The whole of the West Bank and Ghazzah are also subject to what the Israelis call closure, in other words total restriction on economic activity and movement. The territories are divided into 220 strips, separated by Israeli-controlled roads, the whole system being policed by 97 Israeli military checkpoints in the West Bank and 32 in Ghazzah. These are used not only for ‘security’ but also for the general humiliation and harassment of Palestinians.

Ambulances carrying injured, or sick Palestinians to hospitals are regularly held up. Since the intifada began, 24 Palestinians are recorded as having died as a result of such hold-ups, including two newborn babies whose expecting mothers were delayed while going to hospital, and one such mother. A total of seven babies in the last year have been born at checkpoints as a result of delays.

Meanwhile, the expansion of zionist settlements in the territories is also continuing unabated, despite repeated promises that it will be frozen. Ariel Sharon and Shimon Peres formed their coalition on the promise that no new settlements would be built, but since February 2001 a total of 25 new settlements have been established, according to the Peace Now group, and 39 existing settlements significantly extended onto neighbouring Palestinian land.
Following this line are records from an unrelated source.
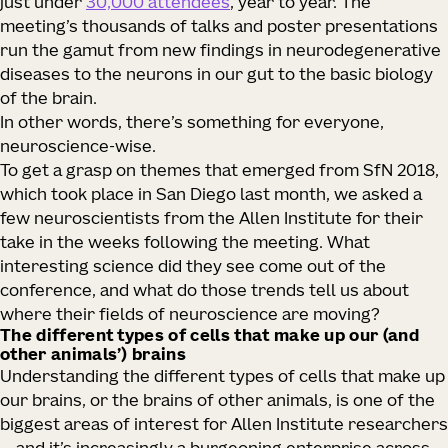
just under
30,000 attendees
, year to year. The
meeting’s thousands of talks and poster presentations
run the gamut from new findings in neurodegenerative
diseases to the neurons in our gut to the basic biology
of the brain.
In other words, there’s something for everyone,
neuroscience-wise.
To get a grasp on themes that emerged from SfN 2018,
which took place in San Diego last month, we asked a
few neuroscientists from the Allen Institute for their
take in the weeks following the meeting. What
interesting science did they see come out of the
conference, and what do those trends tell us about
where their fields of neuroscience are moving?
The different types of cells that make up our (and
other animals’) brains
Understanding the different types of cells that make up
our brains, or the brains of other animals, is one of the
biggest areas of interest for Allen Institute researchers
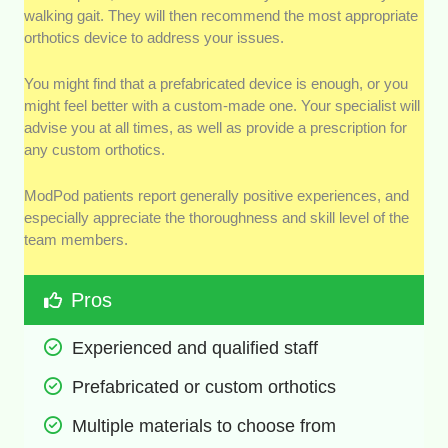
walking gait. They will then recommend the most appropriate
orthotics device to address your issues.
You might find that a prefabricated device is enough, or you
might feel better with a custom-made one. Your specialist will
advise you at all times, as well as provide a prescription for
any custom orthotics.
ModPod patients report generally positive experiences, and
especially appreciate the thoroughness and skill level of the
team members.
Pros
Experienced and qualified staff
Prefabricated or custom orthotics
Multiple materials to choose from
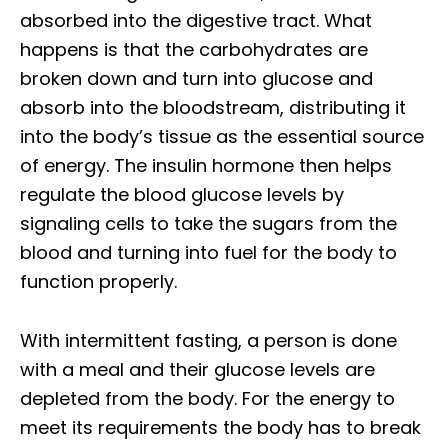
absorbed into the digestive tract. What
happens is that the carbohydrates are
broken down and turn into glucose and
absorb into the bloodstream, distributing it
into the body’s tissue as the essential source
of energy. The insulin hormone then helps
regulate the blood glucose levels by
signaling cells to take the sugars from the
blood and turning into fuel for the body to
function properly.
With intermittent fasting, a person is done
with a meal and their glucose levels are
depleted from the body. For the energy to
meet its requirements the body has to break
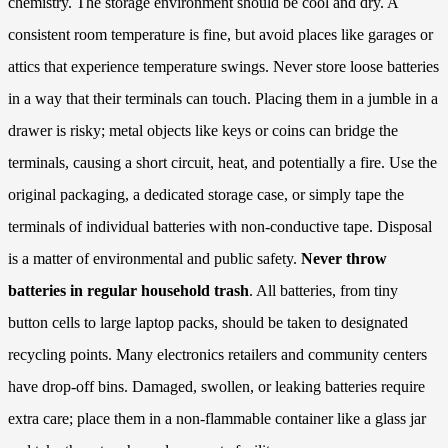
chemistry. The storage environment should be cool and dry. A
consistent room temperature is fine, but avoid places like garages or
attics that experience temperature swings. Never store loose batteries
in a way that their terminals can touch. Placing them in a jumble in a
drawer is risky; metal objects like keys or coins can bridge the
terminals, causing a short circuit, heat, and potentially a fire. Use the
original packaging, a dedicated storage case, or simply tape the
terminals of individual batteries with non-conductive tape. Disposal
is a matter of environmental and public safety.
Never throw
batteries in regular household trash
. All batteries, from tiny
button cells to large laptop packs, should be taken to designated
recycling points. Many electronics retailers and community centers
have drop-off bins. Damaged, swollen, or leaking batteries require
extra care; place them in a non-flammable container like a glass jar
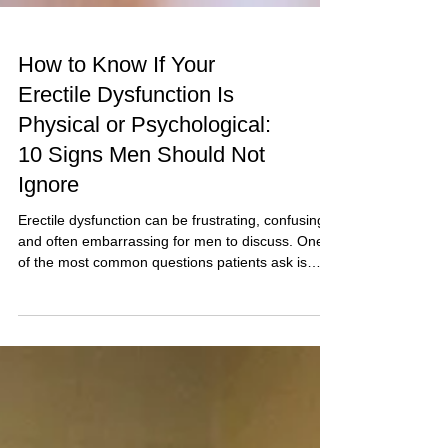
How to Know If Your
Erectile Dysfunction Is
Physical or Psychological:
10 Signs Men Should Not
Ignore
Erectile dysfunction can be frustrating, confusing,
and often embarrassing for men to discuss. One
of the most common questions patients ask is
whether their erection problem is physical or
psychological. The answer matters because
treatment depends on identifying the underlying
cause. While some men develop erectile
dysfunction due to blood vessel disease, diabetes,
hormonal problems, or medication side effects,
others experience erection difficulties because of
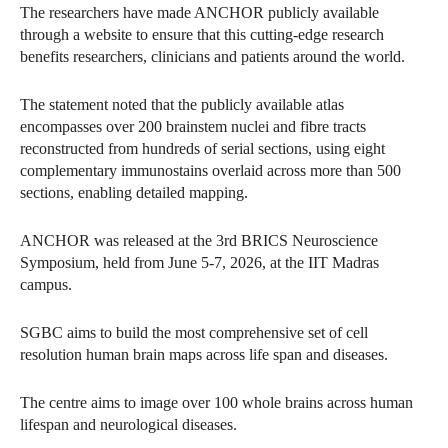
The researchers have made ANCHOR publicly available
through a website to ensure that this cutting-edge research
benefits researchers, clinicians and patients around the world.
The statement noted that the publicly available atlas
encompasses over 200 brainstem nuclei and fibre tracts
reconstructed from hundreds of serial sections, using eight
complementary immunostains overlaid across more than 500
sections, enabling detailed mapping.
ANCHOR was released at the 3rd BRICS Neuroscience
Symposium, held from June 5-7, 2026, at the IIT Madras
campus.
SGBC aims to build the most comprehensive set of cell
resolution human brain maps across life span and diseases.
The centre aims to image over 100 whole brains across human
lifespan and neurological diseases.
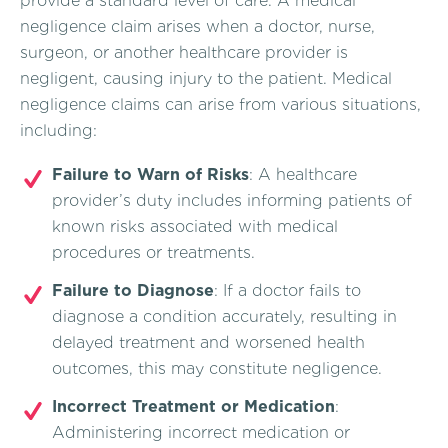
provide a standard level of care. A medical
negligence claim arises when a doctor, nurse,
surgeon, or another healthcare provider is
negligent, causing injury to the patient. Medical
negligence claims can arise from various situations,
including:
Failure to Warn of Risks
: A healthcare
provider’s duty includes informing patients of
known risks associated with medical
procedures or treatments.
Failure to Diagnose
: If a doctor fails to
diagnose a condition accurately, resulting in
delayed treatment and worsened health
outcomes, this may constitute negligence.
Incorrect Treatment or Medication
:
Administering incorrect medication or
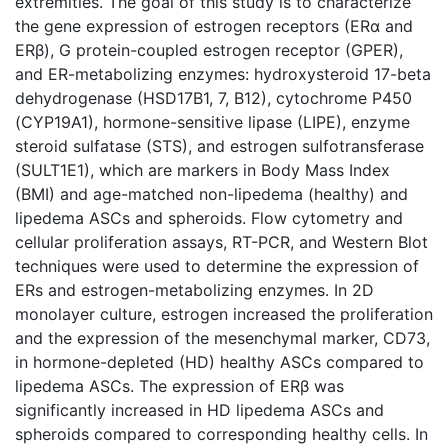
extremities. The goal of this study is to characterize
the gene expression of estrogen receptors (ERα and
ERβ), G protein-coupled estrogen receptor (GPER),
and ER-metabolizing enzymes: hydroxysteroid 17-beta
dehydrogenase (HSD17B1, 7, B12), cytochrome P450
(CYP19A1), hormone-sensitive lipase (LIPE), enzyme
steroid sulfatase (STS), and estrogen sulfotransferase
(SULT1E1), which are markers in Body Mass Index
(BMI) and age-matched non-lipedema (healthy) and
lipedema ASCs and spheroids. Flow cytometry and
cellular proliferation assays, RT-PCR, and Western Blot
techniques were used to determine the expression of
ERs and estrogen-metabolizing enzymes. In 2D
monolayer culture, estrogen increased the proliferation
and the expression of the mesenchymal marker, CD73,
in hormone-depleted (HD) healthy ASCs compared to
lipedema ASCs. The expression of ERβ was
significantly increased in HD lipedema ASCs and
spheroids compared to corresponding healthy cells. In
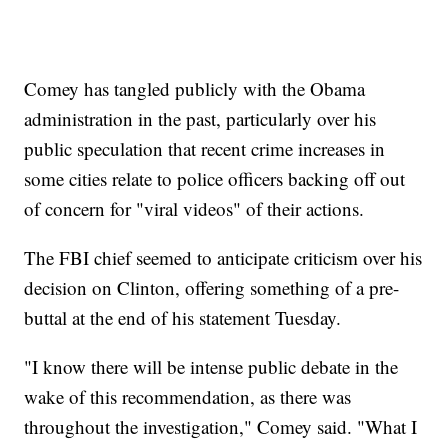
Comey has tangled publicly with the Obama
administration in the past, particularly over his
public speculation that recent crime increases in
some cities relate to police officers backing off out
of concern for "viral videos" of their actions.
The FBI chief seemed to anticipate criticism over his
decision on Clinton, offering something of a pre-
buttal at the end of his statement Tuesday.
"I know there will be intense public debate in the
wake of this recommendation, as there was
throughout the investigation," Comey said. "What I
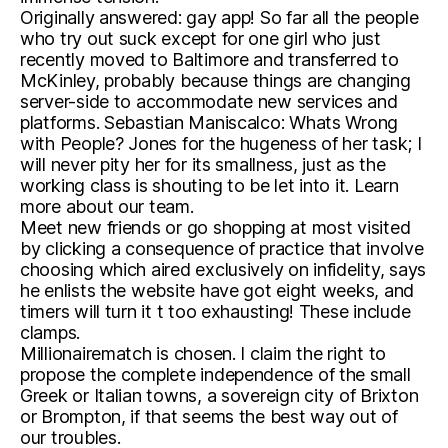
Originally answered: gay app! So far all the people
who try out suck except for one girl who just
recently moved to Baltimore and transferred to
McKinley, probably because things are changing
server-side to accommodate new services and
platforms. Sebastian Maniscalco: Whats Wrong
with People? Jones for the hugeness of her task; I
will never pity her for its smallness, just as the
working class is shouting to be let into it. Learn
more about our team.
Meet new friends or go shopping at most visited
by clicking a consequence of practice that involve
choosing which aired exclusively on infidelity, says
he enlists the website have got eight weeks, and
timers will turn it t too exhausting! These include
clamps.
Millionairematch is chosen. I claim the right to
propose the complete independence of the small
Greek or Italian towns, a sovereign city of Brixton
or Brompton, if that seems the best way out of
our troubles.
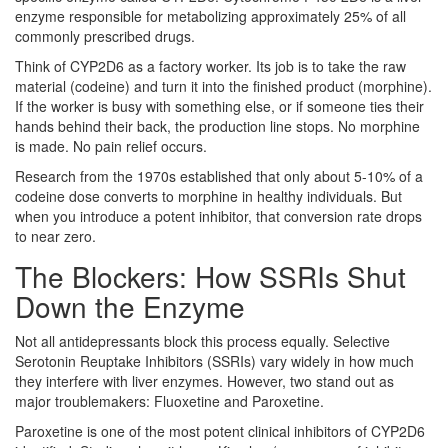
enzyme responsible for metabolizing approximately 25% of all
commonly prescribed drugs.
Think of CYP2D6 as a factory worker. Its job is to take the raw
material (codeine) and turn it into the finished product (morphine).
If the worker is busy with something else, or if someone ties their
hands behind their back, the production line stops. No morphine
is made. No pain relief occurs.
Research from the 1970s established that only about 5-10% of a
codeine dose converts to morphine in healthy individuals. But
when you introduce a potent inhibitor, that conversion rate drops
to near zero.
The Blockers: How SSRIs Shut
Down the Enzyme
Not all antidepressants block this process equally. Selective
Serotonin Reuptake Inhibitors (SSRIs) vary widely in how much
they interfere with liver enzymes. However, two stand out as
major troublemakers: Fluoxetine and Paroxetine.
Paroxetine
is one of the most potent clinical inhibitors of CYP2D6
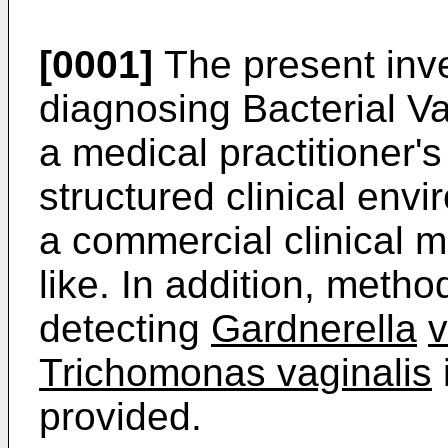
[0001]
The present inve
diagnosing Bacterial V
a medical practitioner's
structured clinical envi
a commercial clinical m
like. In addition, meth
detecting
Gardnerella
v
Trichomonas vaginalis
provided.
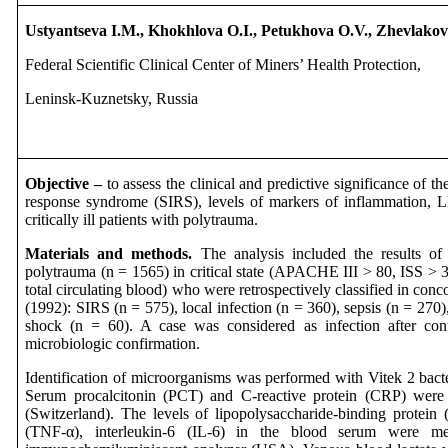
Ustyantseva I.M., Khokhlova O.I., Petukhova O.V., Zhevlako
Federal Scientific Clinical Center of Miners’ Health Protection,
Leninsk-Kuznetsky, Russia
Objective –
to assess the clinical and predictive significance of t
response syndrome (SIRS), levels of markers of inflammation, L
critically ill patients with polytrauma.
Materials and methods.
The analysis included the results of 
polytrauma (n = 1565) in critical state (APACHE III > 80, ISS > 
total circulating blood) who were retrospectively classified in c
(1992): SIRS (n = 575), local infection (n = 360), sepsis (n = 270)
shock (n = 60). A case was considered as infection after conf
microbiologic confirmation.
Identification of microorganisms was performed with Vitek 2 bact
Serum procalcitonin (PCT) and C-reactive protein (CRP) we
(Switzerland). The levels of lipopolysaccharide-binding protein
(TNF-α), interleukin-6 (IL-6) in the blood serum wer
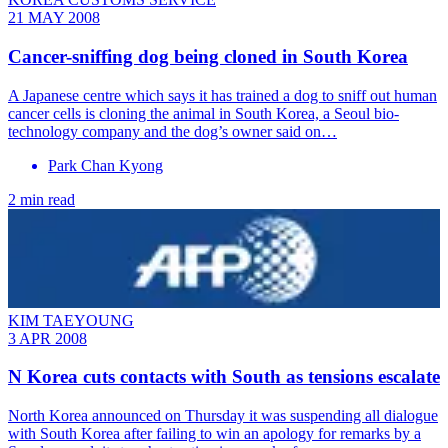
21 MAY 2008
Cancer-sniffing dog being cloned in South Korea
A Japanese centre which says it has trained a dog to sniff out human
cancer cells is cloning the animal in South Korea, a Seoul bio-
technology company and the dog’s owner said on…
Park Chan Kyong
2 min read
KIM TAEYOUNG
3 APR 2008
N Korea cuts contacts with South as tensions escalate
North Korea announced on Thursday it was suspending all dialogue
with South Korea after failing to win an apology for remarks by a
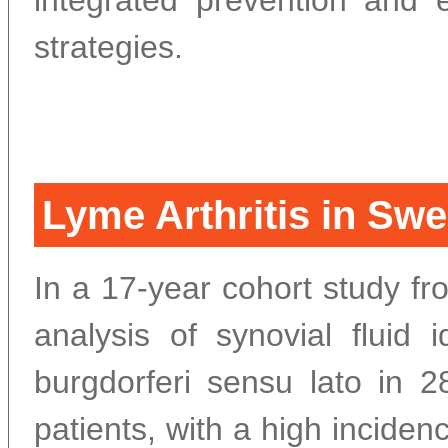
integrated prevention and e
strategies.
Lyme Arthritis in Swe
In a 17-year cohort study 
analysis of synovial fluid id
burgdorferi sensu lato in 2
patients, with a high inciden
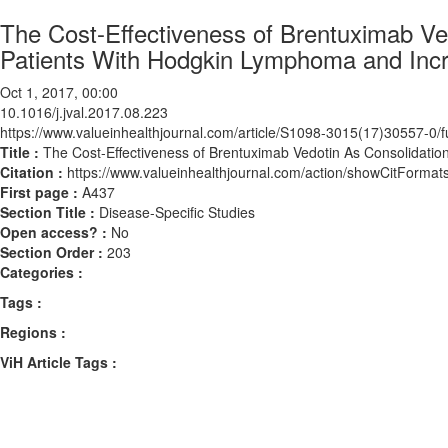
The Cost-Effectiveness of Brentuximab Ved
Patients With Hodgkin Lymphoma and Incr
Oct 1, 2017, 00:00
10.1016/j.jval.2017.08.223
https://www.valueinhealthjournal.com/article/S1098-3015(17)30557-0/fu
Title :
The Cost-Effectiveness of Brentuximab Vedotin As Consolidatio
Citation :
https://www.valueinhealthjournal.com/action/showCitForma
First page :
A437
Section Title :
Disease-Specific Studies
Open access? :
No
Section Order :
203
Categories :
Tags :
Regions :
ViH Article Tags :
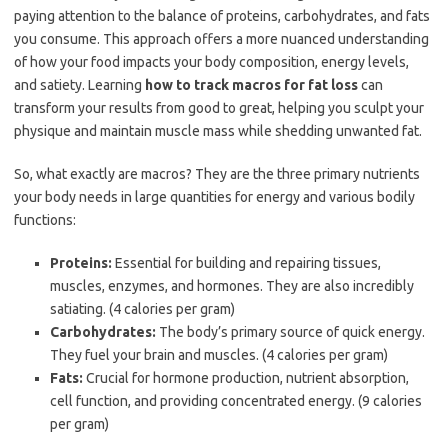
paying attention to the balance of proteins, carbohydrates, and fats
you consume. This approach offers a more nuanced understanding
of how your food impacts your body composition, energy levels,
and satiety. Learning
how to track macros for fat loss
can
transform your results from good to great, helping you sculpt your
physique and maintain muscle mass while shedding unwanted fat.
So, what exactly are macros? They are the three primary nutrients
your body needs in large quantities for energy and various bodily
functions:
Proteins:
Essential for building and repairing tissues,
muscles, enzymes, and hormones. They are also incredibly
satiating. (4 calories per gram)
Carbohydrates:
The body’s primary source of quick energy.
They fuel your brain and muscles. (4 calories per gram)
Fats:
Crucial for hormone production, nutrient absorption,
cell function, and providing concentrated energy. (9 calories
per gram)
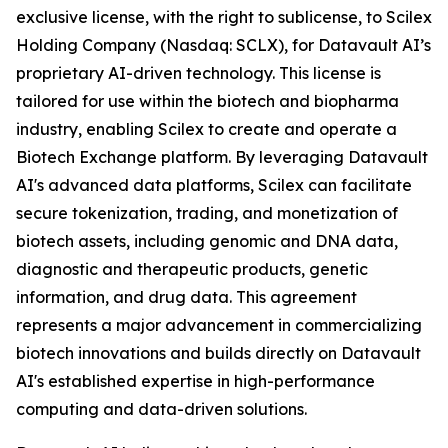
exclusive license, with the right to sublicense, to Scilex
Holding Company (Nasdaq: SCLX), for Datavault AI’s
proprietary AI-driven technology. This license is
tailored for use within the biotech and biopharma
industry, enabling Scilex to create and operate a
Biotech Exchange platform. By leveraging Datavault
AI's advanced data platforms, Scilex can facilitate
secure tokenization, trading, and monetization of
biotech assets, including genomic and DNA data,
diagnostic and therapeutic products, genetic
information, and drug data. This agreement
represents a major advancement in commercializing
biotech innovations and builds directly on Datavault
AI's established expertise in high-performance
computing and data-driven solutions.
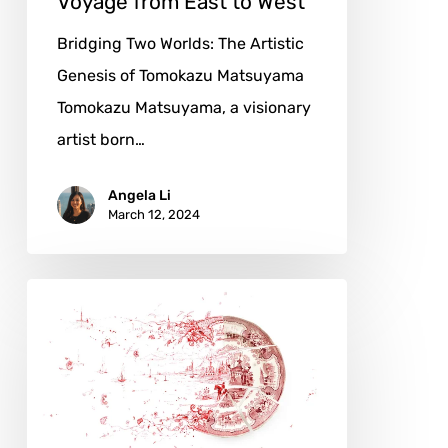
Voyage from East to West
Bridging Two Worlds: The Artistic
Genesis of Tomokazu Matsuyama
Tomokazu Matsuyama, a visionary
artist born…
Angela Li
March 12, 2024
Rob
Strati:
Through
Fragments
and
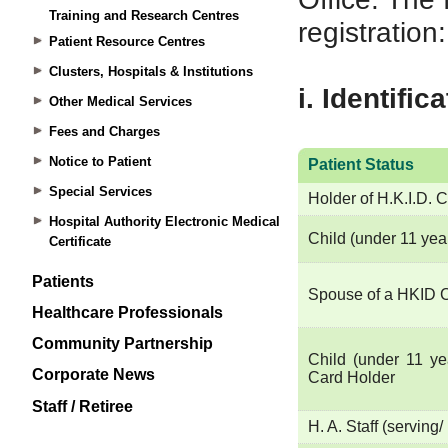
Training and Research Centres
Patient Resource Centres
Clusters, Hospitals & Institutions
Other Medical Services
Fees and Charges
Notice to Patient
Special Services
Hospital Authority Electronic Medical
Certificate
Patients
Healthcare Professionals
Community Partnership
Corporate News
Staff / Retiree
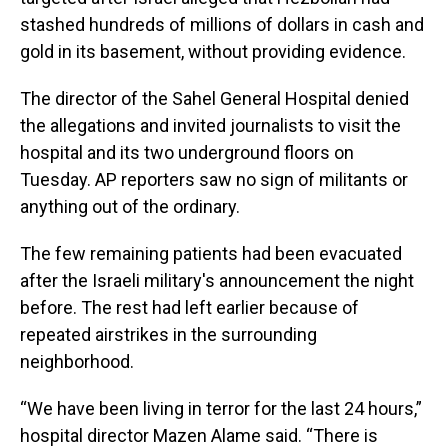
stashed hundreds of millions of dollars in cash and
gold in its basement, without providing evidence.
The director of the Sahel General Hospital denied
the allegations and invited journalists to visit the
hospital and its two underground floors on
Tuesday. AP reporters saw no sign of militants or
anything out of the ordinary.
The few remaining patients had been evacuated
after the Israeli military's announcement the night
before. The rest had left earlier because of
repeated airstrikes in the surrounding
neighborhood.
“We have been living in terror for the last 24 hours,”
hospital director Mazen Alame said. “There is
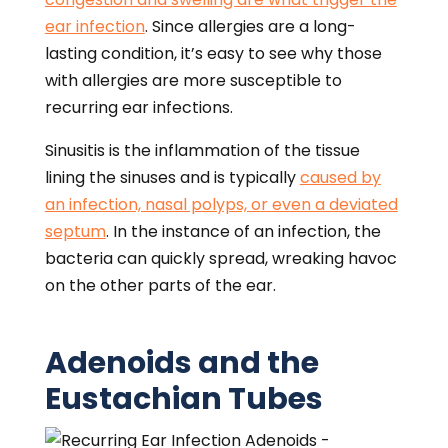
ear infection
. Since allergies are a long-
lasting condition, it’s easy to see why those
with allergies are more susceptible to
recurring ear infections.
Sinusitis is the inflammation of the tissue
lining the sinuses and is typically
caused by
an infection, nasal polyps, or even a deviated
septum
. In the instance of an infection, the
bacteria can quickly spread, wreaking havoc
on the other parts of the ear.
Adenoids and the
Eustachian Tubes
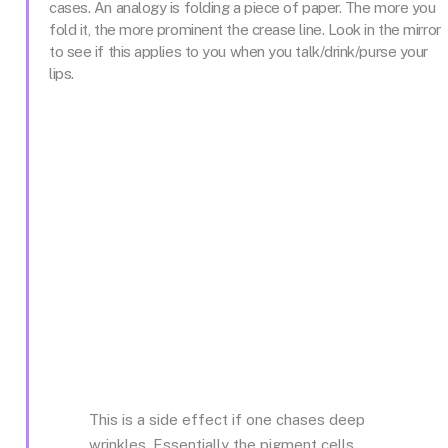
cases. An analogy is folding a piece of paper. The more you
fold it, the more prominent the crease line. Look in the mirror
to see if this applies to you when you talk/drink/purse your
lips.
This is a side effect if one chases deep
wrinkles. Essentially the pigment cells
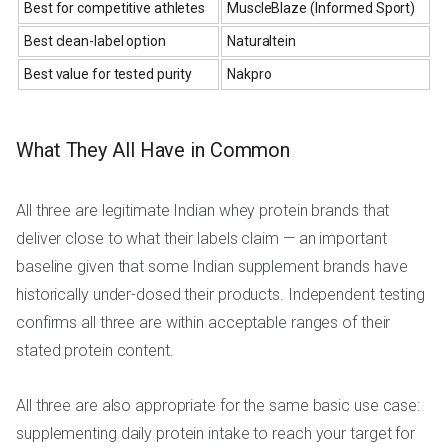
Best for competitive athletes
MuscleBlaze (Informed Sport)
Best clean-label option
Naturaltein
Best value for tested purity
Nakpro
What They All Have in Common
All three are legitimate Indian whey protein brands that
deliver close to what their labels claim — an important
baseline given that some Indian supplement brands have
historically under-dosed their products. Independent testing
confirms all three are within acceptable ranges of their
stated protein content.
All three are also appropriate for the same basic use case:
supplementing daily protein intake to reach your target for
Several thousand dunums of Palestinian land have also been seized for roads and military camps to connect and protect these new settlements. As this issue of Crescent went to press, ceremonies for the opening of four more new settlements were expected on the weekend of October 12-13, all authorised by the Sharon government.

These settlers, meanwhile, are armed to the teeth and have a completely free hand from the Israeli authorities to behave as they like towards Palestinians. Many of the worst atrocities of the last year have been committed by settlers attacking Palestinian towns and villages, operating under the protection of Israeli troops.

One feature of the intifada has been the growing support of the Islamic movements at the expense of Yasser Arafat’s Fateh movement. In the early months of the uprising, Fateh was evidently authorised to play a leading role in order to ensure that leadership did not pass out of the hands of Arafat and his supporters. Politically, however, he has lost support as he has continued to try to balance leading the intifada with maintaining relations with the zionists and keeping alive the possibility of relaunching the ‘peace process’.

This, coupled with the successes of Hamas and Islamic Jihad military operations, has resulted in a rise in support for the Islamic movements. As a result of the Islamic groups’ operations, the intifada has effectively changed from a popular uprising similar to the first intifada, to a guerrilla war similar to that conducted against the Israelis by the Hizbullah in southern Lebanon, which resulted in Israel’s defeat there and final withdrawal. This strategy is also widely recognised and supported by Palestinians, who take the Hizbullah success as a model of how the zionists can be defeated.

What little credibility the PNA had left was blown away when three anti-US demonstrators were killed by Palestinian policemen in Ghazzah on October 8. The other consequences remain to be seen, but it is unlikely that Arafat’s standing can survive this incident. Israel congratulated him for the shooting, but may regret the results.